LAS VEGAS -- When Farhan Zaidi interviewed with Larry Baer for the first time, he blew the Giants CEO away with his curiosity and commitment to try anything he feels might be a solution for a struggling franchise. In meetings this week, Zaidi has similarly impressed long-standing team employees with his approach to problem solving.
The Giants' new president of baseball operations does have some limits, though.
"We're not going to have a masked reliever come in and do a big reveal," he said Tuesday night, laughing, at the MLB Winter Meetings.
No, but he very likely will have a reliever come in and throw the first pitch of a game.

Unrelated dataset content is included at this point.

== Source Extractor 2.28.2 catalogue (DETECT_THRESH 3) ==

Zaidi revealed Tuesday that he has talked to his staff about using an "opener" next season, mimicking a strategy that has found some success in Tampa Bay and Oakland and is spreading throughout the game.
The opener is a simple concept, essentially acting as the opposite of a closer. The Giants would use a reliever at the start of the game for an inning or two, giving their pitchers platoon advantages and making it harder for an opposing manager to plan for the Giants' main pitcher -- who theoretically would come in for five or six relief innings -- of the day.
The opener was popularized by a former Giant. Rays manager Kevin Cash started using Sergio Romo to face opposing lineups that had right-handers due up in the first inning, and the team eventually fully embraced the strategy. The A's did, too, and Zaidi's Dodgers used lefty reliever Scott Alexander as an opener.
San Francisco Giants
It only continues to spread. A few hours before Zaidi spoke with reporters, the Pittsburgh Pirates told beat writers they're open to the idea. The Milwaukee Brewers even used it in the postseason.
"Once you get away from 'this guy is going to throw the first six innings of the game,' it opens up a lot of stuff," Zaidi said. "Even with an opener, is an opener a one-inning guy, a two-inning guy, a three-inning guy? Again, I think the more versatile your pitching staff is and the more kind of multi-inning guys you have, the more kinds of ways you can get through (games)."
Zaidi did not go into specifics, partly because he doesn't know the full makeup of his future pitching staff. He hopes to add a couple of starters and bolster the bullpen, but it's the current group that got Zaidi thinking about creative options.
The Giants have a mix of pitchers who have dealt with injuries and young pitchers still trying to find their footing. There's a middle ground for Zaidi, and that involves looking at all options. He said the Giants have to take "a little bit of an all hands on deck mentality," and said a general theme now is that everything is on the table.
That could mean a lot more than openers. Dereck Rodriguez and Andrew Suarez, two standout starterss last season, could begin the year in the bullpen or even Triple-A to make sure they're strong throughout their second season. The Giants could piggyback starters, using two different ones for three or four innings at a time.
They could even create a method we haven't seen before.
"We're going to have to explore different forms of pitching staff construction," Zaidi said. "I think we're going to have to develop a plan for the pitching staff that fits the personnel that we have. If we don't have five guys that we can expect 34 starts and 200 innings from -- and very few teams have that -- then thinking about some of these alternatives is a way to get through 27 outs every day. I think it's going to be a topic of discussion for us."
If the Giants implement that plan, Zaidi will rely on manager Bruce Bochy to make it all work during games. During the season, Bochy repeatedly said that he didn't think the strategy would catch on in the National League. He never seemed to be a fan of openers. Now, he might be told he'll be starting Ray Black or Tony Watson or another reliever.
"From a front-office perspective and a manager perspective, everybody wants the seven-inning starter, but at the end of the day, I think everybody would take a win using less conventional methods [rather] than lose trying to overly extend a starter that isn't equipped or best fit to make that 110-plus pitch outing," Zaidi said. "The conversations have been kind of very open. Again, it's going to depend on what the personnel is and what the pitching side looks like once the offseason is done.
"With the strength of the bullpen, we're thinking more about using openers on certain days with the fact that we've got really strong relief options from both the left and the right side."
Zaidi said the conversation will continue and the Giants are a "long way away from putting something like this into action." He will continue to talk it through with Bochy and pitching coach Curt Young.
But it's clear that there's a big change underway in the way the Giants as an organization view the game, and that could be seen from the first pitch of select games next season.
The Giants won't do this on a Madison Bumgarner day or Johnny Cueto day, and maybe not even with Rodriguez, Suarez or Jeff Samardzija. But over the course of a season, they will join a revolution sweeping through the game.
"We'd be doing ourselves a disservice if we don't think about different ways of deploying these guys," Zaidi said.